» **ACTIVITY**
What you need to produce from the material below is an exact transcription of the lines from the one with "histopathology image demonstrates" through the one with "of moderate cytoplasmic/membranous", both included, and no other line.

:: DATA UNDER STUDY ::

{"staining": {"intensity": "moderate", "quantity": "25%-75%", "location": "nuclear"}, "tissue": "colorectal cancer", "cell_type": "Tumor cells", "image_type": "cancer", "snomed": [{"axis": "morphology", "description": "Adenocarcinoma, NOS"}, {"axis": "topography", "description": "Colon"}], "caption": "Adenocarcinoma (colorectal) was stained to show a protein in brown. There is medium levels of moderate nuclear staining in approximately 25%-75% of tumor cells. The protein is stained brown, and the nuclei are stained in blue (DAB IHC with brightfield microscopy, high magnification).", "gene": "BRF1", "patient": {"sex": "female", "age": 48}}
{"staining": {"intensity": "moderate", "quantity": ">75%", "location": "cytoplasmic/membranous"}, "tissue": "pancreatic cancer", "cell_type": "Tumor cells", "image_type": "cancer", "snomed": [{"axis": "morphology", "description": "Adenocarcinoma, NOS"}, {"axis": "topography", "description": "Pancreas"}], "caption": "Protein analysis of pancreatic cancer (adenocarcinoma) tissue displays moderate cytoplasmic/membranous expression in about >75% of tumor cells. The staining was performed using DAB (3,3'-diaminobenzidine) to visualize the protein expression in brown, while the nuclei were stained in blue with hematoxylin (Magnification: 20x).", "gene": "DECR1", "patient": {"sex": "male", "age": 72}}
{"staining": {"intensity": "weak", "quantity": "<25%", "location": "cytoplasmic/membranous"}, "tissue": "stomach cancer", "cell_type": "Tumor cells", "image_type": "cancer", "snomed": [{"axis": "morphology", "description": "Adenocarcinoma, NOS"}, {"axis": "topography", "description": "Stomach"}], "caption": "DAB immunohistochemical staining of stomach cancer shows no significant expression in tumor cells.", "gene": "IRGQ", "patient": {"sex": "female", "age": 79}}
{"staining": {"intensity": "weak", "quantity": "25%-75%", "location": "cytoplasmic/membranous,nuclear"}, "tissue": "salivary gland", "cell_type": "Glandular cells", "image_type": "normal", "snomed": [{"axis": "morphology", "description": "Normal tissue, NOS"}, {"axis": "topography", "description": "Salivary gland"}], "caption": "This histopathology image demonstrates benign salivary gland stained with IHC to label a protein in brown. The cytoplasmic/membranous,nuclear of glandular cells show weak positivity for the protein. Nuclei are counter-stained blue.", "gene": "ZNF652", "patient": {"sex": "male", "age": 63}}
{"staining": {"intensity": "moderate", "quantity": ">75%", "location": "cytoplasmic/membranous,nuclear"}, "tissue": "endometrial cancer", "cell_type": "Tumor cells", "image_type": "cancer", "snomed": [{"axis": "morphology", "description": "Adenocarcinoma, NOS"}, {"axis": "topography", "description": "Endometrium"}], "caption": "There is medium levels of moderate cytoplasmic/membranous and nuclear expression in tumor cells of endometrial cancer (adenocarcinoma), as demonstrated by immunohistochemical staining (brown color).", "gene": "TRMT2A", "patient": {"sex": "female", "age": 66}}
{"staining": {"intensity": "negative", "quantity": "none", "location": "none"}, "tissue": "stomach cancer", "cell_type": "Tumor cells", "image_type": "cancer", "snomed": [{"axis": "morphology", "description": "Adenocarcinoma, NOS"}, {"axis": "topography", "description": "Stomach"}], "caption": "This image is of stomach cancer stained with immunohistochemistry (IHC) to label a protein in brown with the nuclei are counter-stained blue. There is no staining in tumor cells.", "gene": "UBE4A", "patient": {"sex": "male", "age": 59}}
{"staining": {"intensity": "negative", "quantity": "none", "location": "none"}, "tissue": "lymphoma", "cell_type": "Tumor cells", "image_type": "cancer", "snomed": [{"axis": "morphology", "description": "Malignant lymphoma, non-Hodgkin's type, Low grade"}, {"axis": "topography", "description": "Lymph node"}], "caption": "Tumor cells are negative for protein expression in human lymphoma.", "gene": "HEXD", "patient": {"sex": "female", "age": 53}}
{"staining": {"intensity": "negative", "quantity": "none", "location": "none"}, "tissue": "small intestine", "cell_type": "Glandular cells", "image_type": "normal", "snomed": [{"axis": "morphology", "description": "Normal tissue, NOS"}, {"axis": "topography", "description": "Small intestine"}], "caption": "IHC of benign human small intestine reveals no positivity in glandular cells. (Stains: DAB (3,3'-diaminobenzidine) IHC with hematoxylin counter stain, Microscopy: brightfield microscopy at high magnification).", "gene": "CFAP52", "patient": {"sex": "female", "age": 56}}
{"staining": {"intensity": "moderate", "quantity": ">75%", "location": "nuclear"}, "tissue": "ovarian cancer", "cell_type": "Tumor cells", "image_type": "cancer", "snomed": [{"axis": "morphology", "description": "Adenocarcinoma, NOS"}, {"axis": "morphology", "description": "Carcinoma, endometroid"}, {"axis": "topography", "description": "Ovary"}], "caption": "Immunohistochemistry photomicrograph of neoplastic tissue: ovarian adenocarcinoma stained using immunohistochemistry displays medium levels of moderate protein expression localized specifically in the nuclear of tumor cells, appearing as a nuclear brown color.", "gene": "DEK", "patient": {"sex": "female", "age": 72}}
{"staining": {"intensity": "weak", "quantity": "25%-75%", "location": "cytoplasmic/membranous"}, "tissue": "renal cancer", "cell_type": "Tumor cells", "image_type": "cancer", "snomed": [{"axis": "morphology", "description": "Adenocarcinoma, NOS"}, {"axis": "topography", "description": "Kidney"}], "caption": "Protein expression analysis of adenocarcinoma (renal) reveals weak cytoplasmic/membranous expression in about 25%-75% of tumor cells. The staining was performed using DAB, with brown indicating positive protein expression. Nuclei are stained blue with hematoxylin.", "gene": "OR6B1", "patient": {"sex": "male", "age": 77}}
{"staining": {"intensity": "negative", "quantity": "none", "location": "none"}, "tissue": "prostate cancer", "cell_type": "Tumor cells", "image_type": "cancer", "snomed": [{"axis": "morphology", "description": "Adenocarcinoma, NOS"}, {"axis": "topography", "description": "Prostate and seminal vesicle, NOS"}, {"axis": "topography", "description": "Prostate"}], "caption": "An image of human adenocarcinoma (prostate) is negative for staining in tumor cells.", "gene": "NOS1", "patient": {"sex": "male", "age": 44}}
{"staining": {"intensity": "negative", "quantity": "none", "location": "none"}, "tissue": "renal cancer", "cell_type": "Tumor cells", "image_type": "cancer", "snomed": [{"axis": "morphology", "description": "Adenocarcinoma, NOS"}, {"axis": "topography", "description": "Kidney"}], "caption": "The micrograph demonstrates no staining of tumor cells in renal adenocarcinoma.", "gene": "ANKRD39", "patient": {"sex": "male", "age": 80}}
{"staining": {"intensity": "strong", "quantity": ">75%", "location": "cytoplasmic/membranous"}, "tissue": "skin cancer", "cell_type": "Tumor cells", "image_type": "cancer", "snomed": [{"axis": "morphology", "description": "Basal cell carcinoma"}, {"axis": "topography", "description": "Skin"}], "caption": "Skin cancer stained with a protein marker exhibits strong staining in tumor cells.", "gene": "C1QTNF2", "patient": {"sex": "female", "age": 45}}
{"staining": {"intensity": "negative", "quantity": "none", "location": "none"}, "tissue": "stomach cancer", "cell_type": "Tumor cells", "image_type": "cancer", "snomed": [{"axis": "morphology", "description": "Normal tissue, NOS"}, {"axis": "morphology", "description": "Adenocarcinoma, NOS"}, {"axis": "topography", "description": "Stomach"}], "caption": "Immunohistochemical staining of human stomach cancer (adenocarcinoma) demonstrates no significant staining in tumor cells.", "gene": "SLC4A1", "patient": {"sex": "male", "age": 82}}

:::

» **WRITTEN ANSWER**
{"staining": {"intensity": "weak", "quantity": "25%-75%", "location": "cytoplasmic/membranous,nuclear"}, "tissue": "salivary gland", "cell_type": "Glandular cells", "image_type": "normal", "snomed": [{"axis": "morphology", "description": "Normal tissue, NOS"}, {"axis": "topography", "description": "Salivary gland"}], "caption": "This histopathology image demonstrates benign salivary gland stained with IHC to label a protein in brown. The cytoplasmic/membranous,nuclear of glandular cells show weak positivity for the protein. Nuclei are counter-stained blue.", "gene": "ZNF652", "patient": {"sex": "male", "age": 63}}
{"staining": {"intensity": "moderate", "quantity": ">75%", "location": "cytoplasmic/membranous,nuclear"}, "tissue": "endometrial cancer", "cell_type": "Tumor cells", "image_type": "cancer", "snomed": [{"axis": "morphology", "description": "Adenocarcinoma, NOS"}, {"axis": "topography", "description": "Endometrium"}], "caption": "There is medium levels of moderate cytoplasmic/membranous and nuclear expression in tumor cells of endometrial cancer (adenocarcinoma), as demonstrated by immunohistochemical staining (brown color).", "gene": "TRMT2A", "patient": {"sex": "female", "age": 66}}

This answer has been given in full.